[Opening Data for processing section]
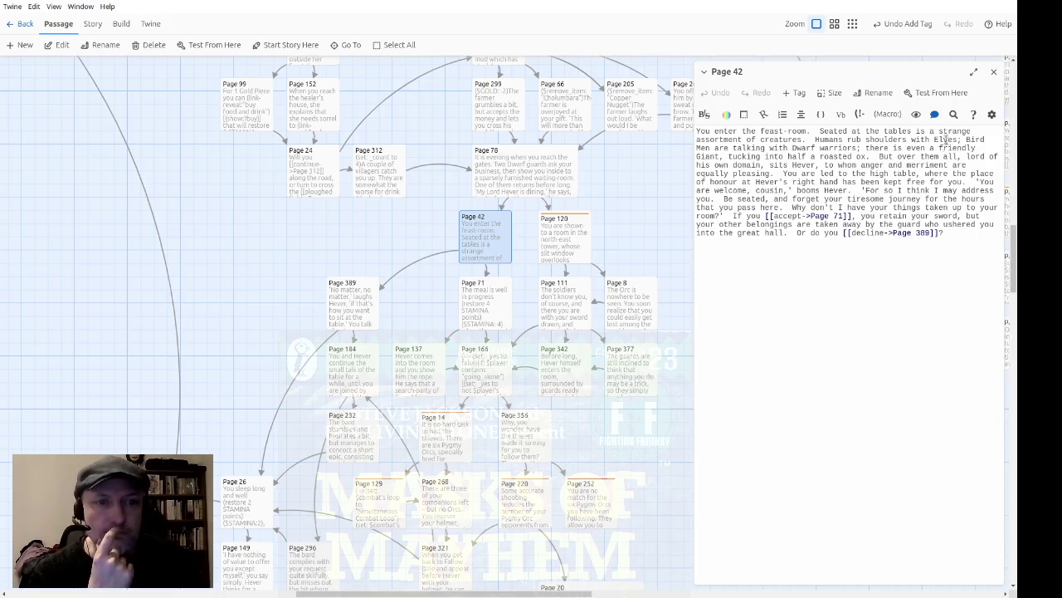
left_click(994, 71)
[Closing Data for processing section]
[Opening Data for processing section]
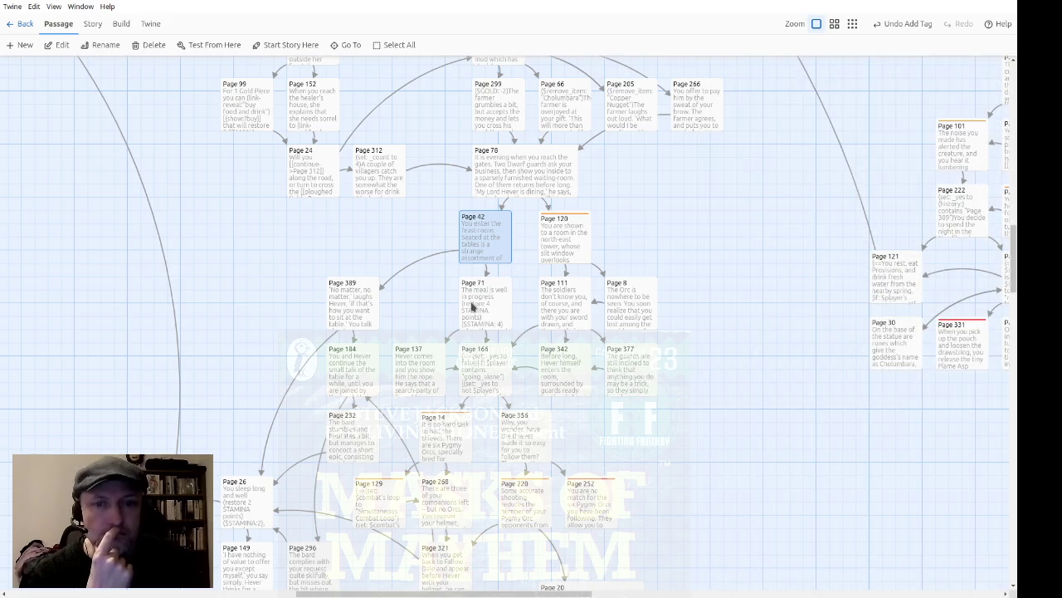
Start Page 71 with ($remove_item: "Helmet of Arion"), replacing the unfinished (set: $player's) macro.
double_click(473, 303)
[Closing Data for processing section]
[Opening Data for processing section]
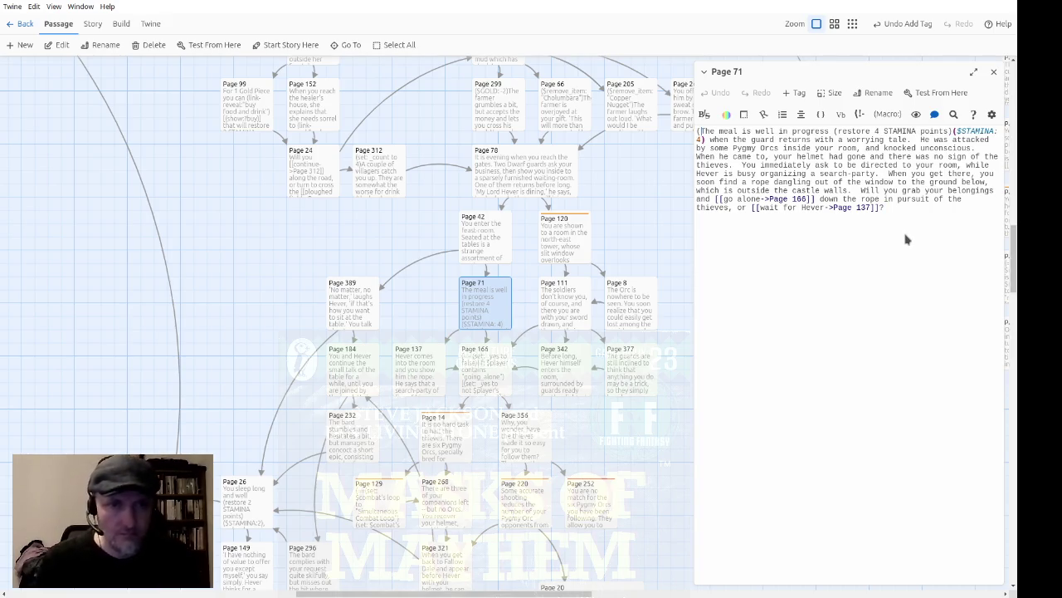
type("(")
[Closing Data for processing section]
- Exercise instructions
The required output is the stretch of entries above from the line containing "Start Page 71" through the line containing "double_click(473, 303)", reproduced exactly.

- Task response
Start Page 71 with ($remove_item: "Helmet of Arion"), replacing the unfinished (set: $player's) macro.
double_click(473, 303)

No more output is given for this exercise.